**所给文章**
★ ★ ★ ★ ★ ★ ★

辛弃疾与长沙:醉里挑灯看剑

范亚湘     2024-02-26 16:29:18

辛弃疾画像

文/范亚湘

2月24日元宵节这天,冷雨飘飞的长沙大街小巷张灯结彩,人们看烟花、赏灯会、猜灯谜、赋诗文、逛庙会、品元宵,年味十足,全城“燃”动。如此场景,让人不禁想起辛弃疾的《青玉案·元夕》。

1179年,辛弃疾履任长沙,不及两年,他创立一支令敌闻风丧胆的飞虎军。他还在长沙开怀饮酒、写词,“醉里挑灯看剑,梦回吹角连营”,一时间,长沙书剑之气飘然,壮怀激越……

元宵是团团圆圆的节日,在众多写元宵的诗词中,最教人念念不忘的莫过于辛弃疾这首《青玉案·元夕》:“东风夜放花千树。更吹落、星如雨。宝马雕车香满路……众里寻他千百度。蓦然回首,那人却在,灯火阑珊处。”

万众欢腾,“那人”在哪儿?人头攒动,挨山塞海,令词人痴痴地找寻千百回,“那人”像是凭空而失,踪影了无。似没有希望,黯然回首,不觉眼睛一亮,原来,孤高淡泊、超群拔俗的“那人”并未归去,在半明半昧的街角独自彳亍,似有所待!

“那人”是谁,为何自怜幽独?莫非就是辛弃疾自己?词人笔墨之细,文心之苦,吟之,谁不感恻、情澜?

而今,长沙元宵之夜的欢乐气氛足以濡染每一个角落,虽然辛弃疾那会儿的元夕早已随风而去,可词人和他苦寻的“那人”,常会闪现在我们的脑海中,文文莫莫,若即若离。

要知道,辛弃疾曾在长沙过元宵节的,那是淳熙七年(1180年)的元宵节,距今已844年了。其时,长沙民康物阜,急管繁弦,足以激发词人怦然心动,灵光乍现。

考古发现,长沙城垣始建于战国,历经扩张,到宋朝最终定型,城池范围南至今城南路、北抵今湘春路、东接今芙蓉路、西临湘江。长沙城内一改往昔这儿一栋、那儿一幢的零散分居,各类建筑鳞次栉比,街连街,巷接巷,瓦肆、草市、茶坊、酒肆、园池、祠宇竞相而筑,米商、盐商、茶商,走街串巷……

北宋地理名著《元丰九域志》列举了宋时全国20万人口以上的城市6个,潭州(长沙)居其一,妥妥的宋朝“特大”城市。诗人张祁滞留长沙,见满城烟火繁盛,莺吟燕舞,不觉诗意遄飞,情难自禁吟曰:“晴日花争发,丰年酒易沽。长沙十万户,游女似京都。”

★ ★ ★ ★ ★ ★ ★

**条目清单**
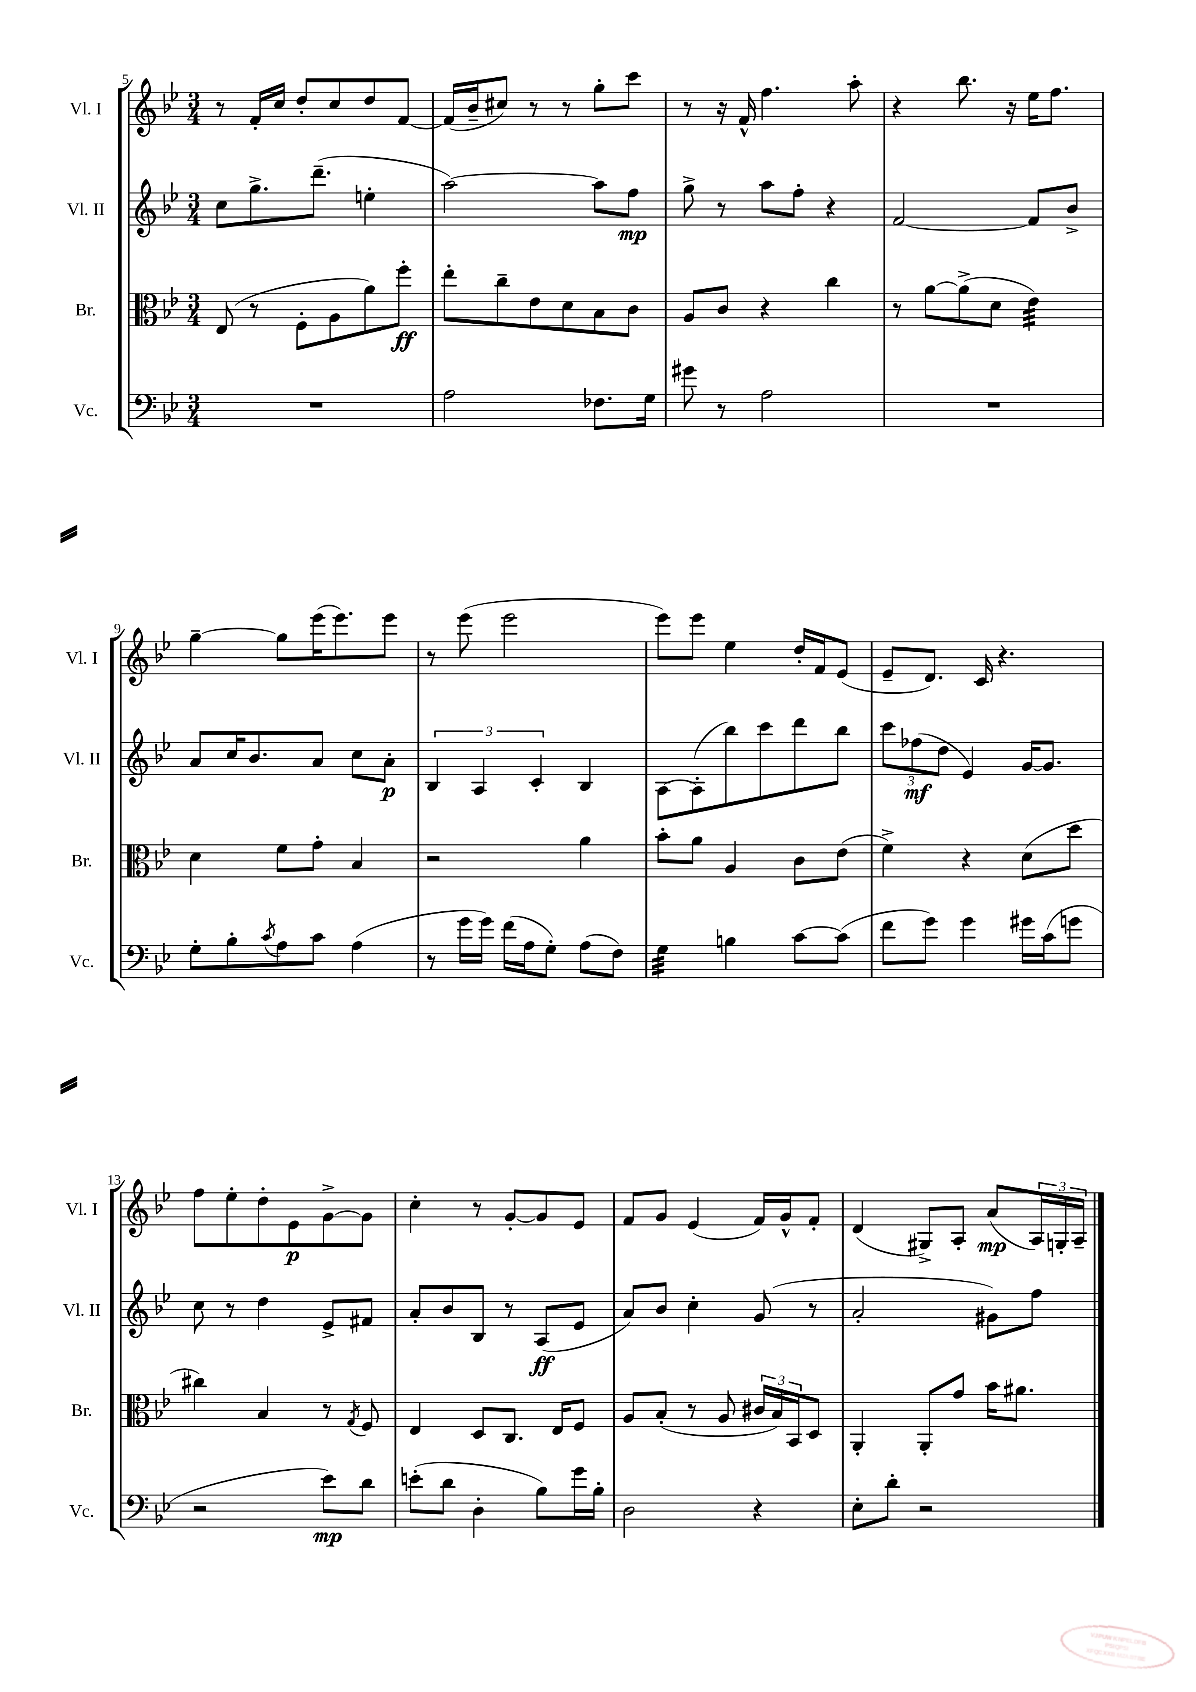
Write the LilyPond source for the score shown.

<<
\new StaffGroup <<
\new Staff = "s0" \with { instrumentName = "Vl. I" shortInstrumentName = "Vl. I" } {
    \clef treble \key bes \major \numericTimeSignature \time 3/4
    r8 f'16-. c''16 d''8-. c''8 d''8 f'8~ |
    f'16( bes'16-- cis''8) r8 r8 g''8-. c'''8 |
    r8 r16 f'16-^ f''4. a''8-. |
    r4 bes''8. r16 ees''16 f''8. |
    g''4~-- g''8 ees'''16( ees'''8.) ees'''8 |
    r8 ees'''8( ees'''2 |
    ees'''8) ees'''8 ees''4 d''16-. f'16 ees'8( |
    ees'8-- d'8.) c'16 r4. |
    f''8 ees''8-. d''8-. ees'8\p g'8~-> g'8 |
    c''4-. r8 g'8~-. g'8 ees'8 |
    f'8 g'8 ees'4( f'16) g'16-^ f'8-. |
    d'4( gis8->) a8-. a'8\mp( \tuplet 3/2 { a16) g16-. a16-- } \bar "|." |
}
\new Staff = "s1" \with { instrumentName = "Vl. II" shortInstrumentName = "Vl. II" } {
    \clef treble \key bes \major \numericTimeSignature \time 3/4
    c''8 g''8.-> d'''8.--( e''4-. |
    a''2~) a''8 f''8\mp |
    g''8-> r8 a''8 f''8-. r4 |
    f'2~ f'8 bes'8-> |
    a'8 c''16 bes'8. a'8 c''8 a'8-.\p |
    \tuplet 3/2 { bes4 a4 c'4-. } bes4 |
    a8~ a8-.( bes''8) c'''8 d'''8 bes''8 |
    \tuplet 3/2 { c'''8 fes''8\mf( d''8 } ees'4) g'16~ g'8. |
    c''8 r8 d''4 ees'8-> fis'8 |
    a'8-. bes'8 bes8 r8 a8\ff( ees'8 |
    a'8) bes'8 c''4-. g'8( r8 |
    a'2-. gis'8) f''8 \bar "|." |
}
\new Staff = "s2" \with { instrumentName = "Br." shortInstrumentName = "Br." } {
    \clef alto \key bes \major \numericTimeSignature \time 3/4
    ees8( r8 f8-. a8 a'8) f''8-.\ff |
    ees''8-. c''8-- ees'8 d'8 bes8 c'8 |
    a8 c'8 r4 c''4 |
    r8 a'8~ a'8->( d'8 ees'4:32) |
    d'4 f'8 g'8-. bes4 |
    r2 a'4 |
    bes'8-. a'8 a4 c'8 ees'8( |
    f'4->) r4 d'8( d''8 |
    cis''4) bes4 r8 \acciaccatura { g8 } f8 |
    ees4 d8 c8. ees16 f8 |
    a8 bes8-.( r8 a8 \tuplet 3/2 { cis'16 bes16) bes,16 } d8 |
    a,4-. a,8-. g'8 bes'16 ais'8. \bar "|." |
}
\new Staff = "s3" \with { instrumentName = "Vc." shortInstrumentName = "Vc." } {
    \clef bass \key bes \major \numericTimeSignature \time 3/4
    R2. |
    a2 fes8. g16 |
    gis'8 r8 a2 |
    R2. |
    g8-. bes8-. \acciaccatura { c'8 } a8 c'8 a4( |
    r8 g'16 g'16) f'16( a16 g8-.) a8( f8) |
    g4:32 b4 c'8~ c'8( |
    f'8 g'8) g'4 gis'16 c'16( g'8 |
    r2 ees'8\mp) d'8 |
    e'8-.( d'8 d4-. bes8) g'16 bes16-. |
    d2 r4 |
    ees8-. d'8-. r2 \bar "|." |
}
>>
>>
\layout { \context { \Score currentBarNumber = #5 } }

★ ★ ★ ★ ★ ★ ★

**你的任务**
根据上文关于辛弃疾与长沙的文章,判断以下说法是否与文章一致:(a) 辛弃疾1179年履任长沙,不到两年便创立了飞虎军;(b) 《元丰九域志》列出的宋时全国20万人口以上城市共有10个;(c) 长沙城垣始建于宋朝。每项回答"是"或"否",并一字不差地引出文中起决定作用的语句。

**练习结果**
(a) 是。"1179年,辛弃疾履任长沙,不及两年,他创立一支令敌闻风丧胆的飞虎军"
(b) 否。"列举了宋时全国20万人口以上的城市6个"
(c) 否。"长沙城垣始建于战国"